The Cincinnati Reds have won five World Series, in 1919, 1940, 1975, 1976, and 1990. Their “Big Red Machine” teams of the mid-1970s are considered among the best in history. One of their stars was Cincinnati native Pete Rose, whose 4,256 hits are the most in baseball history.
PRO FOOTBALL: What we know as the National Football League began when a group of businessmen gathered at an automobile showroom in Canton.
Several Ohio cities have had teams, but Cleveland has had the most success. The Cleveland Rams moved to Los Angeles in 1937, but a team coached by, and named after, Paul Brown (Massillon) was a charter member of the rival All-America Football Conference in 1946. The Browns won the league championship in all four years of its existence, then became one of three teams invited to join the NFL in 1950.
Jim Brown joined the Browns in 1957 and is considered by many experts the best running back in NFL history.

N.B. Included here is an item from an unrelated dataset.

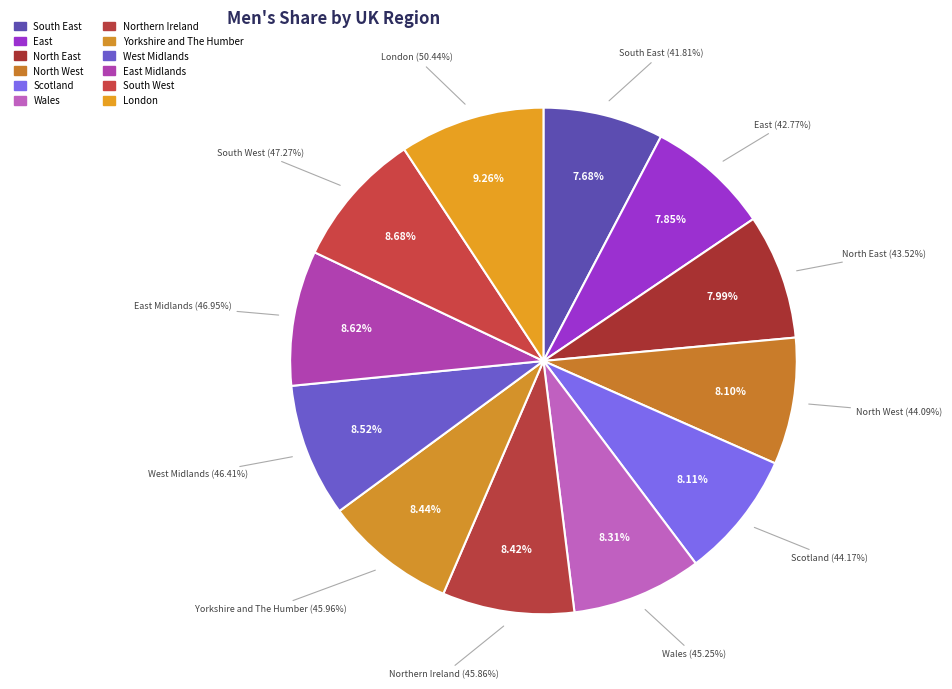

Does East represent more than half of the total?

No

Cleveland was the site of the first Monday Night Football game, in 1970.
Canton's role in pro football's beginnings was recognized when the Hall of Fame opened there in 1963.
COLLEGE FOOTBALL: College football in Ohio has been dominated by Ohio State. The Buckeyes have won seven national championships (in various polls) and produced five Heisman Trophy winners. Among them is Archie Griffin, the only two-time Heisman winner (1974-75). The Buckeyes' rivalry with Michigan was voted the best in the nation in an ESPN.com Internet poll.
Northwest Ohio has produced two Heisman winners: Maumee's Dick Kazmaier, for Princeton in 1951, and Fremont's Charles Woodson, for Michigan in 1997.
COLLEGE BASKETBALL: Ohio State has also had its share of outstanding basketball teams, especially the teams of 1960-62 that played in three consecutive national championship games. The Buckeyes won in 1960 and lost to Cincinnati the next two years. Those OSU teams featured future Basketball Hall of Famers Jerry Lucas (Middletown) and John Havlicek (Lansing), among others.
GOLF: Jack Nicklaus (Columbus) was one of the most famous athletes of the 20th century. His 18 victories in “major” tournaments, not including two amateur championships and six senior tour titles, are the most in history.
BOXING: In the late 1800s and early 1900s, no sport was bigger than boxing, and one of its most famous fighters won his first championship in Toledo. Jack Dempsey defeated heavyweight champion Jess Willard on July 4, 1919, at an outdoor venue at Bay View Park. He would hold the championship until 1926.